= Alaska Federal Health Care Access Network =

Tribal health care organization

The Alaska Federal Health Care Access Network (AFHCAN) is managed by the Alaska Native Tribal Health Consortium (ANTHC). ANTHC is a tribal organization, as defined in 25 U.S.C. 450(b)(c) and, along with the Southcentral Foundation, jointly manages and operates the Alaska Native Medical Center (ANMC), provides tertiary and specialty healthcare services in Alaska, United States.

The Alaska Federal Healthcare Access Network (AFHCAN) offers a diagnostic “store and forward” telehealth platform with the ability to create a telemedicine case with textual information and data from biomedical peripherals, and send data for consultation. Health care professionals are able to view the data and respond to the case using a standard PC workstation.
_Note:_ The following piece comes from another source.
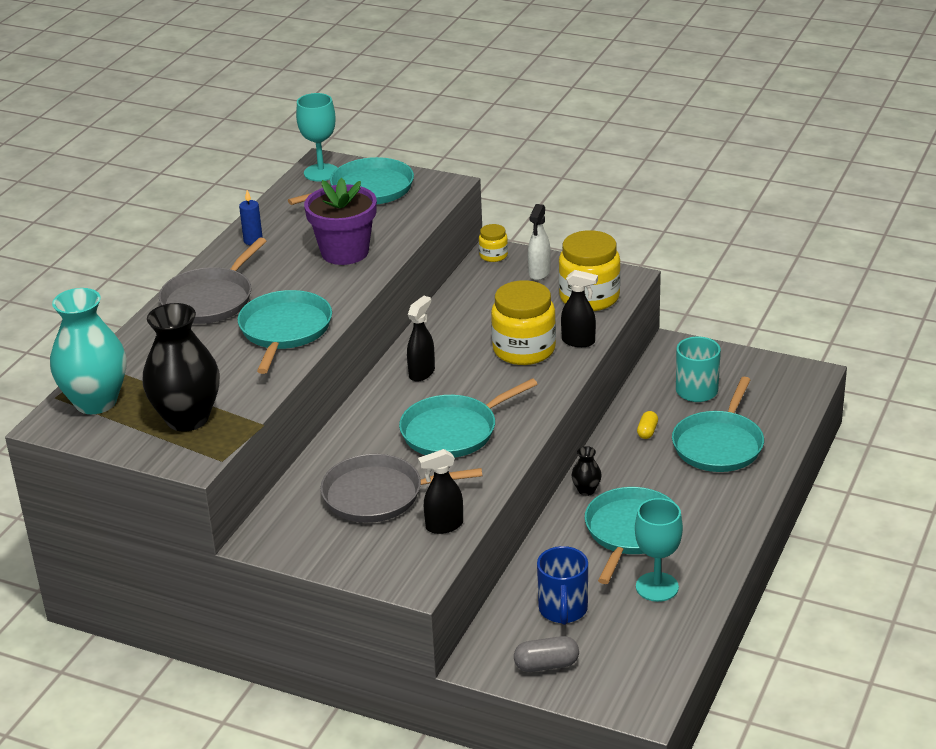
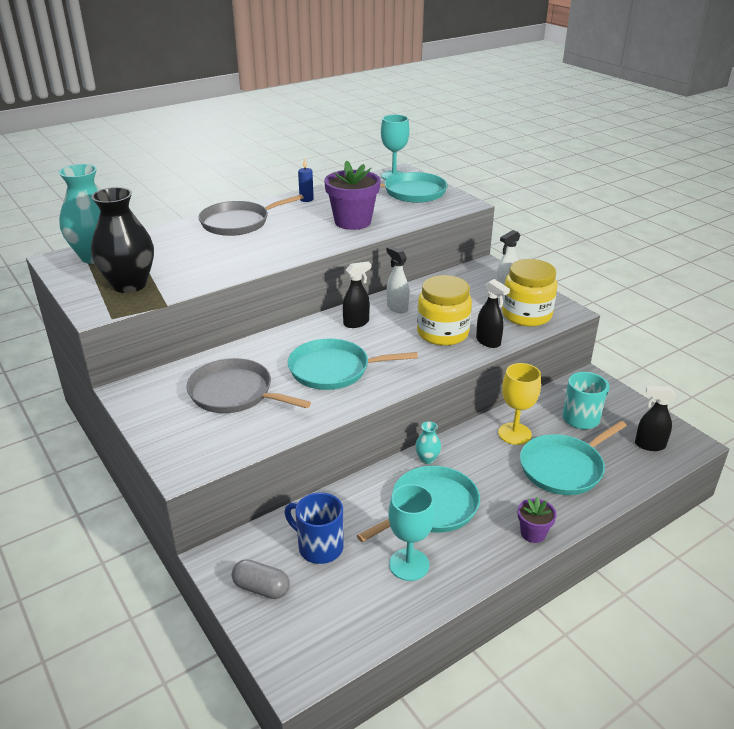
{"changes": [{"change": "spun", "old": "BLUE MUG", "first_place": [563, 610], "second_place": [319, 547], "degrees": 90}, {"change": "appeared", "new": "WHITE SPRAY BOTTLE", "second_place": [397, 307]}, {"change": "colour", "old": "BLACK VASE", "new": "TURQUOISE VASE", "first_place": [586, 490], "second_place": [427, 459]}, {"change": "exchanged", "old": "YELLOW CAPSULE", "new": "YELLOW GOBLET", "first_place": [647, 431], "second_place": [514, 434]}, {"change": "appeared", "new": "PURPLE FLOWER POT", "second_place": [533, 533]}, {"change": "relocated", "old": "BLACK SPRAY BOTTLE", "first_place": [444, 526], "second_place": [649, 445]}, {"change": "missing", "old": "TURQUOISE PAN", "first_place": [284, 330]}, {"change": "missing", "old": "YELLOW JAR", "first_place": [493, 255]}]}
Telehealth connects approximately 180 Alaska Native community village clinics, 25 subregional clinics, 4 multiphysician health centers, 6 regional hospitals, and the Alaska Native Medical Center in Anchorage. Approximately 75 percent of the AFHCAN's telehealth usage is for primary care services. Through growing acceptance of telehealth, more than 700 users in Alaska continually provide feedback and request new products and features. As a part of its mission, AFHCAN continues to review, develop, and deploy new telehealth technologies.